**WRITTEN TASK:**
Render the lines below as a Markdown table with the columns "Row" and "Line," one numbered row per line, skipping blank lines and leaving out the pictures.

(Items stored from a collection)

+++++

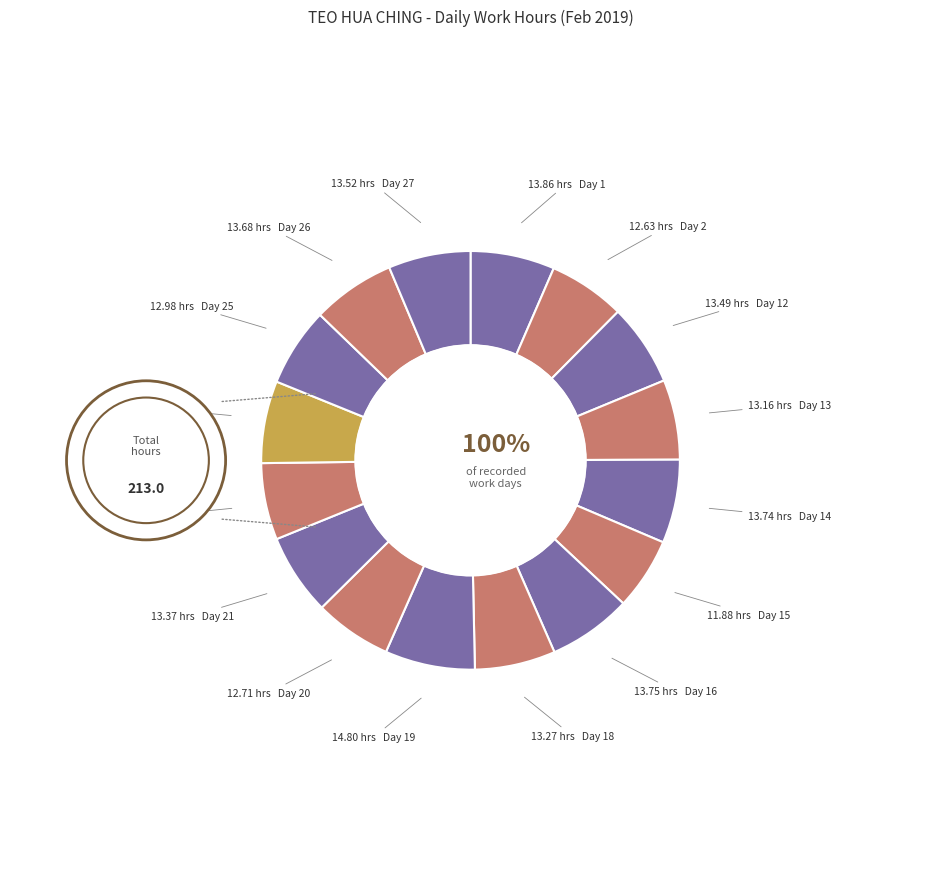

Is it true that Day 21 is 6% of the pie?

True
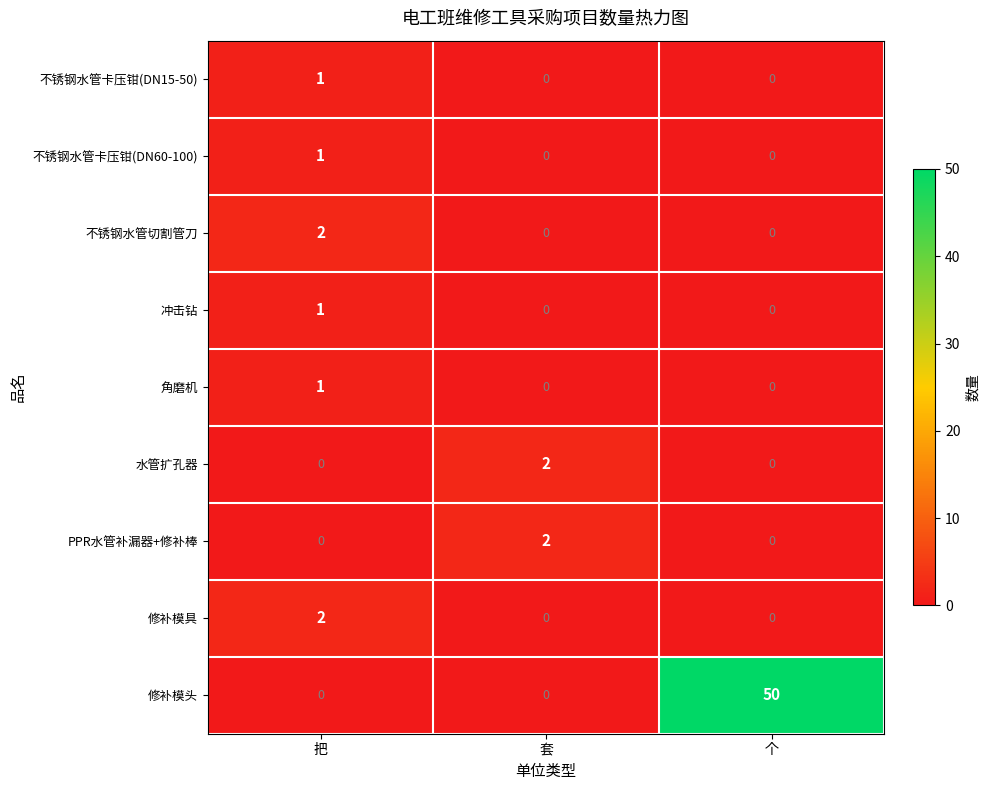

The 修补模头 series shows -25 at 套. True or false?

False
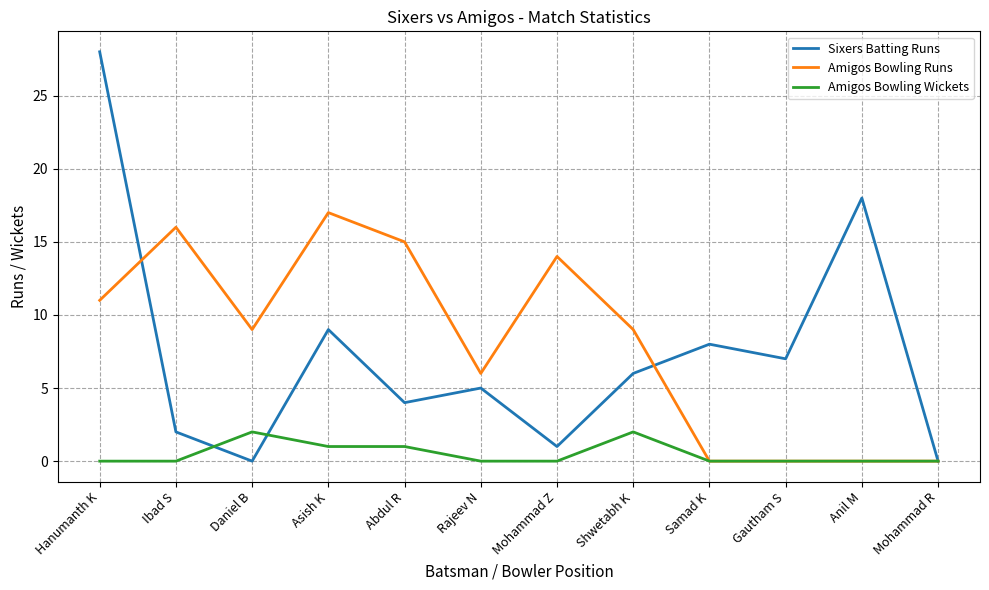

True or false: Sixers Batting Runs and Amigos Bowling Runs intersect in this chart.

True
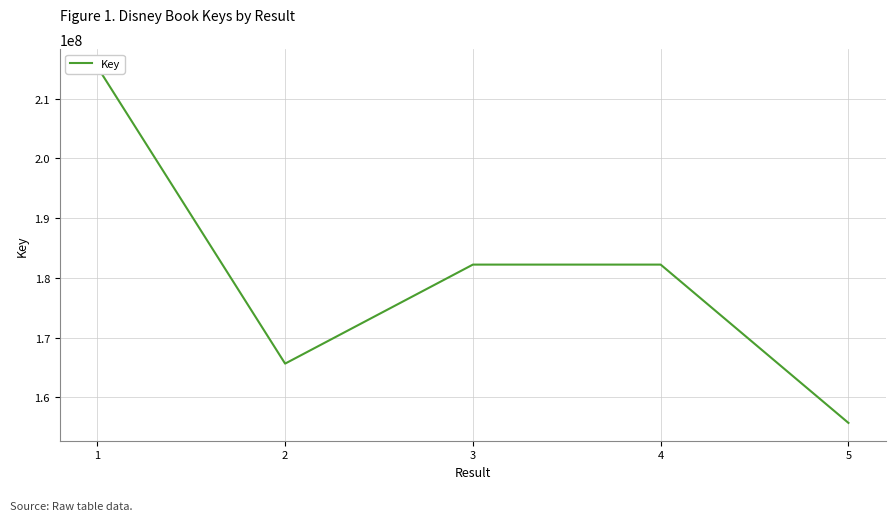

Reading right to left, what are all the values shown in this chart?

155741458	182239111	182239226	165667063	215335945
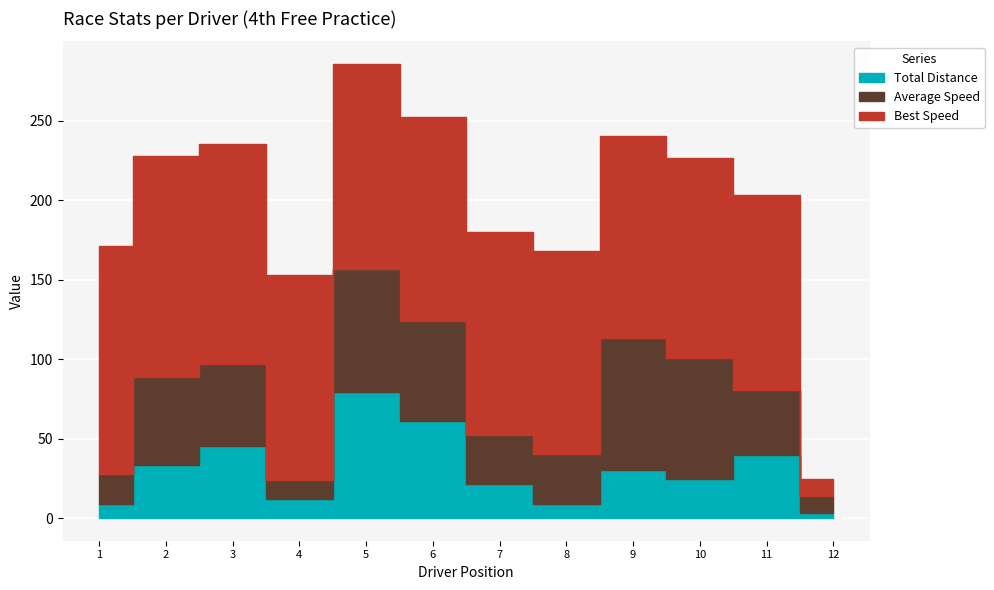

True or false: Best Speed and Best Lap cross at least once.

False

+++++

**ANSWER TO THE PROBLEM:**
| Row | Line |
|---|---|
| 1 | Is it true that Day 21 is 6% of the pie? |
| 2 | True |
| 3 | The 修补模头 series shows -25 at 套. True or false? |
| 4 | False |
| 5 | True or false: Sixers Batting Runs and Amigos Bowling Runs intersect in this chart. |
| 6 | True |
| 7 | Reading right to left, what are all the values shown in this chart? |
| 8 | 155741458	182239111	182239226	165667063	215335945 |
| 9 | True or false: Best Speed and Best Lap cross at least once. |
| 10 | False |